98. [Sanskrit available]
Here it glows in luminous bodies, and there it shows itself of impenetrable thickets and in accessible rocks; It shines as bright and white in one place, and is as dark and blue in another; It sparkles in the fire and dwindles in the earth, it blows in the air and spreads in the water.

99. [Sanskrit available]
Being the all-pervading, omnipresent and omnipotent power itself, it is the one in all and the whole plenum. It is therefore more subtile and transparent, than the rarefied and translucent air.

100. [Sanskrit available]
As the intellect spreads out and contracts itself, in any manner in any place or time; so it conceives and produces the same within and without itself, as the agitation of waters produces both the little billows and huge surges of the sea. (The intellect is the immanent cause of all phenomena).

101. [Sanskrit available]
The intellect stretches itself in the various forms of ducks and geese, of cranes and crows, of storks, wolves and horses also; it becomes the heron and partridge, the parrot, the dog, the stag, the ape and Kinnara likewise.

102. [Sanskrit available]
It is the abstract quality of the understanding, beauty and modesty, and of love and affections also; it is the power of illusion and the shadow and brightness of night and of moonlight likewise.

103. [Sanskrit available]
It stretches itself in these and all other forms of bodies, and is born and reborn in all kinds and species of things.

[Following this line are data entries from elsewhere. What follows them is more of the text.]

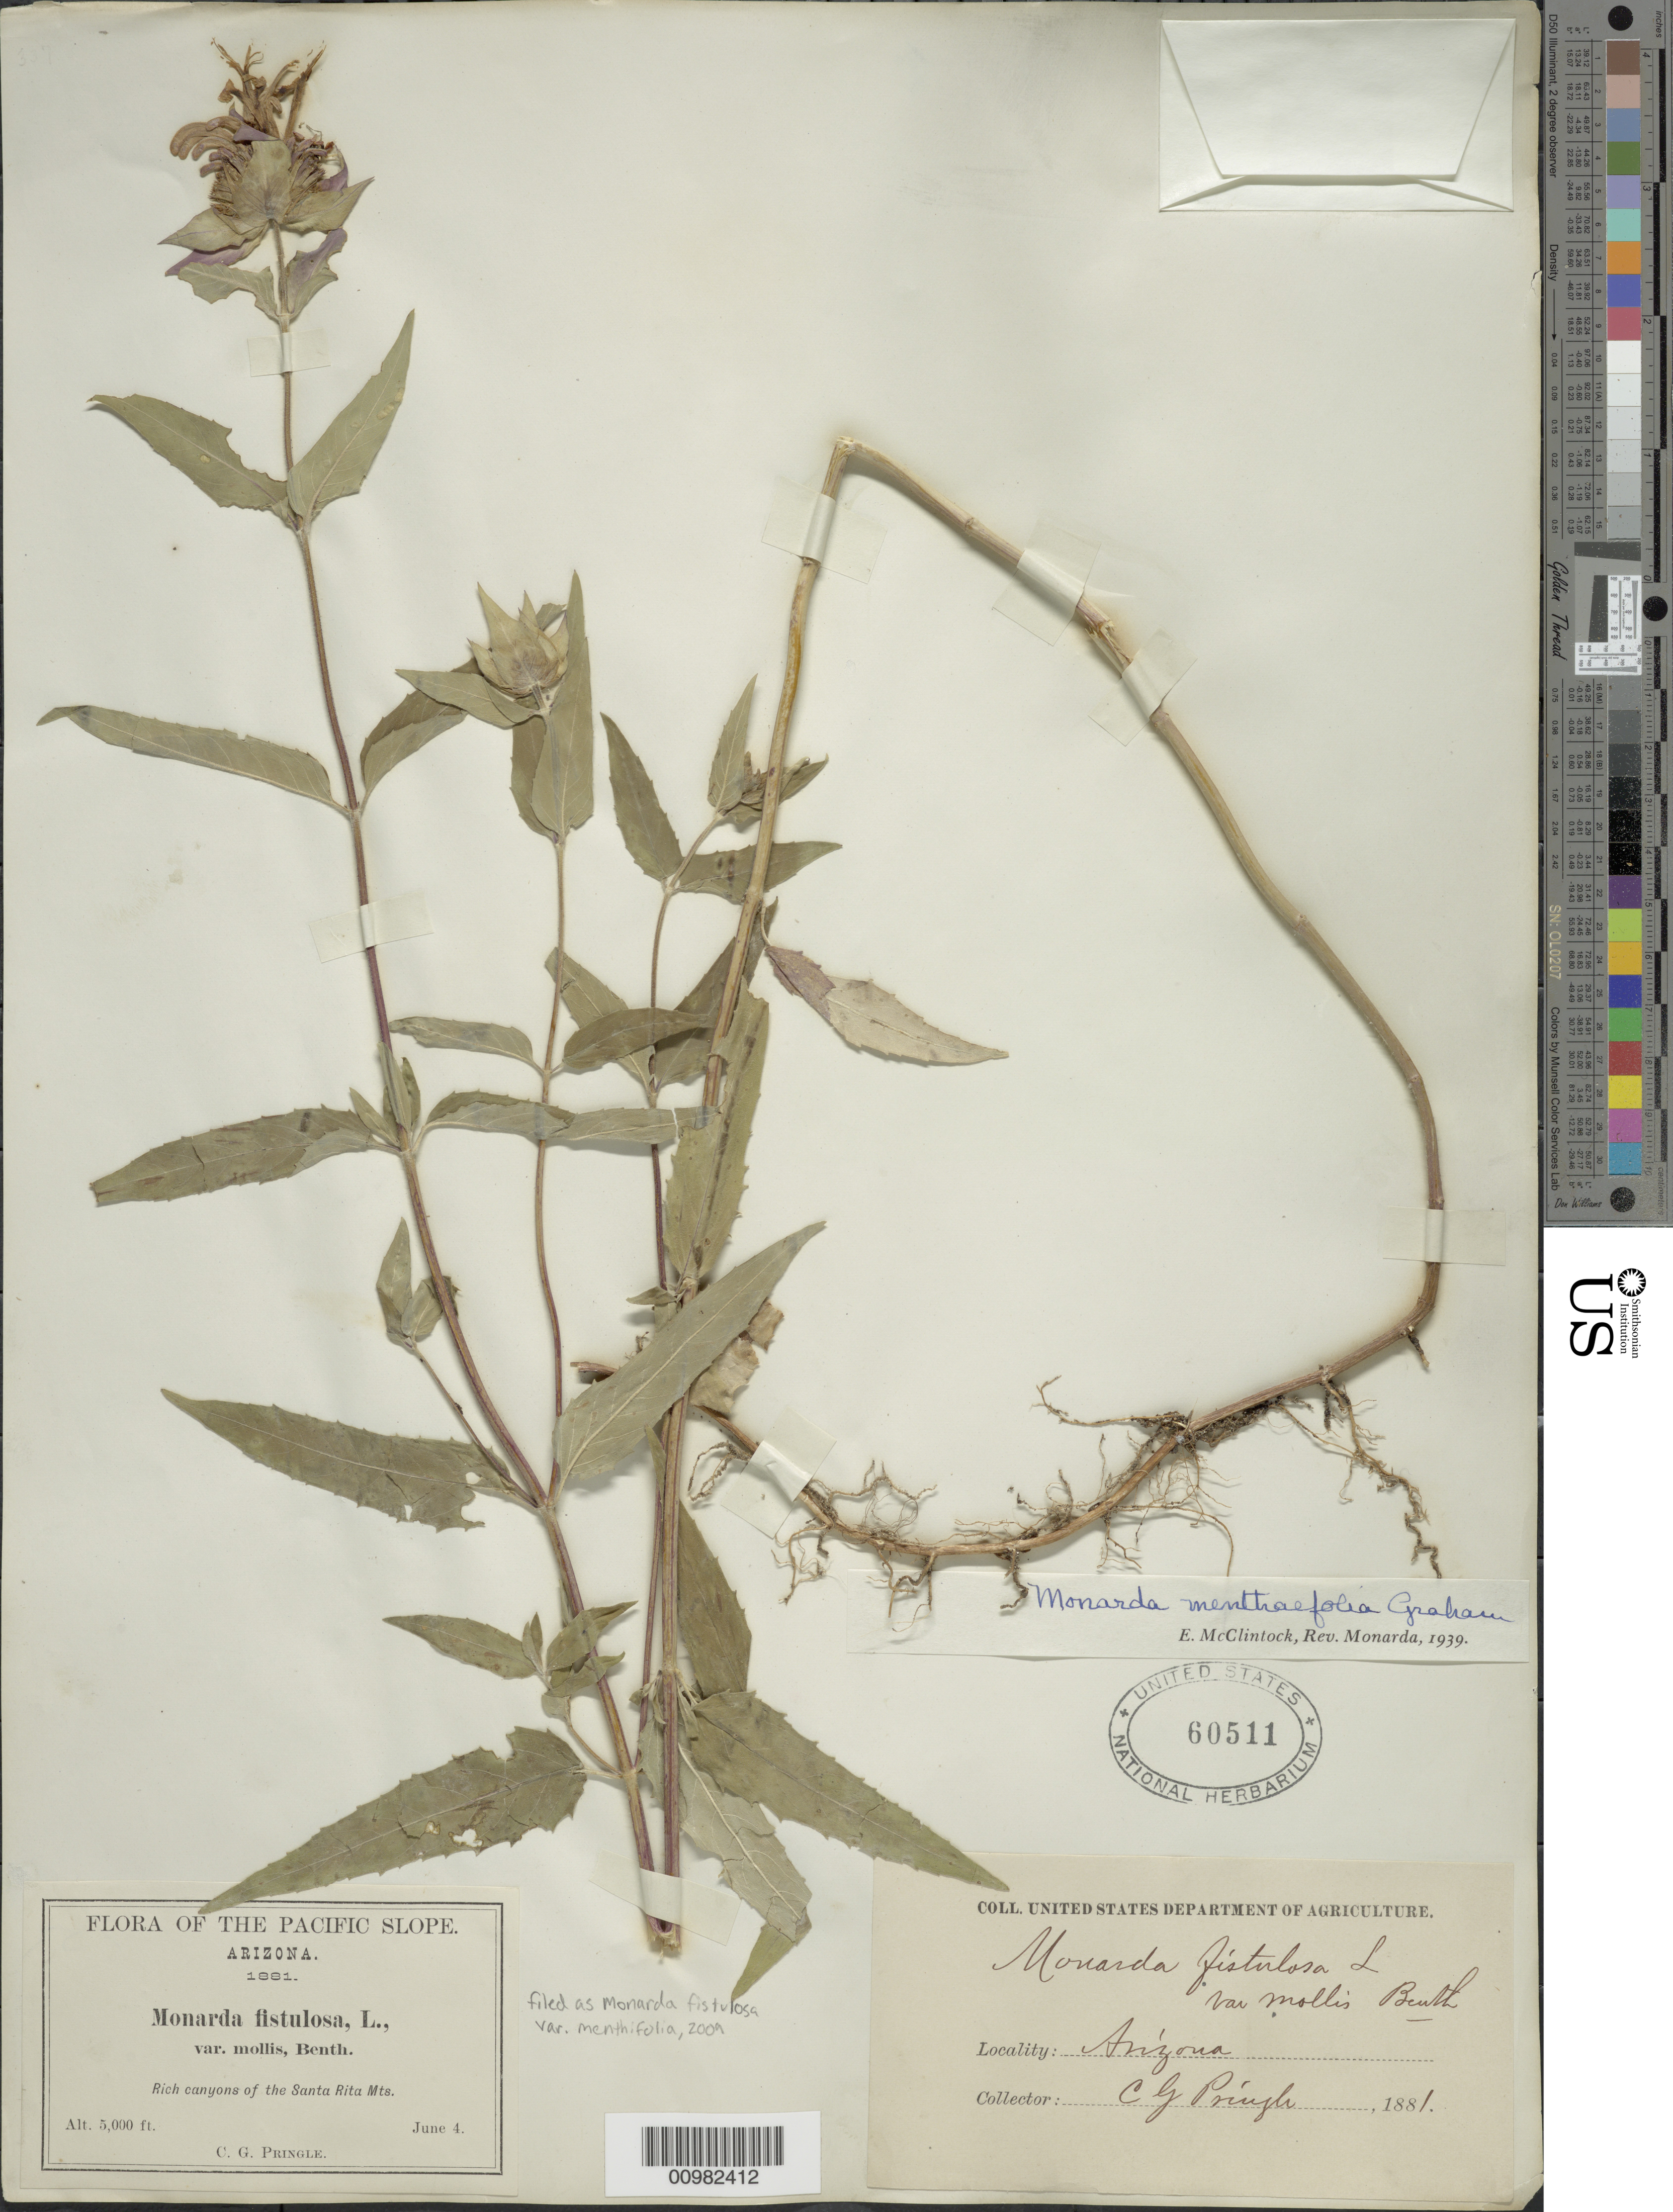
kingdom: Plantae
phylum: Tracheophyta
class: Magnoliopsida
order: Lamiales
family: Lamiaceae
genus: Monarda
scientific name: Monarda fistulosa var. menthifolia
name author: (Graham) Fernald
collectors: C. G. Pringle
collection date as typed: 04 Jun 1881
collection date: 1881-06-04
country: United States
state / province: Arizona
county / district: Santa Cruz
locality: Santa Rita Mts.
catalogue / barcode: US 60511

It roves and rolls all about the revolving world, in the manner of a straw whirling in a whirlpool.

104. [Sanskrit available]
It is afraid of its own desires, as the she-ass is seen to shudder at its own brayings; and it has no one like itself. ([Sanskrit: mugva bala-cala-vala]).

105. [Sanskrit available]
I have told you already, O great sage! how this principle of the living spirit, becomes vitiated by its animal propensities, and is afterwards debased to the nature and condition of brute creatures.

106. [Sanskrit available]
The supreme soul receiving the appellation of the living soul or principle of action, becomes a pitiable object, when it becomes subject to error and illusion, and is subjected to endless pains and miseries.

107. [Sanskrit available]
The deluded soul is then overpowered by its connate sin, which causes it to choose the wrong unreality—asat for itself, which being frail and perishable, makes the active soul to perish with itself. (This passage appears to allude to the original sin of man, which became the cause of the death and woes of human life. The connate sin is compared to the husk which is born with the rice, and not coming from without. It is otherwise called the inborn sinfulness or frailty of human nature—Man is to err &c.).

108. [Sanskrit available]
The soul being thus degraded from its state of endless felicity, to the miserable condition of mortal life, laments over its fallen state, as a widow wails over her fate.

109. [Sanskrit available]
Look on the deplorable condition of intellect—chit; which having forgotten its original state (of purity), is subjected to the impotent Ignorance, which has been casting it to the miseries of degradation, as they cast a bucket in the well by a string, which lowers it lower and lower till it sinks in the bottom of the pit. (This string araghatta is said to be the action of human life, which the more it is lengthened, the more it tends to our degradation, unless we prevent by our good action. So the sruti! [Sanskrit: yathakari yathachari tatha bhalati / saghukari sadhurbhabati / prapakari papibhavati / punyo bai punyema karmmana bhavati / papah papereti]).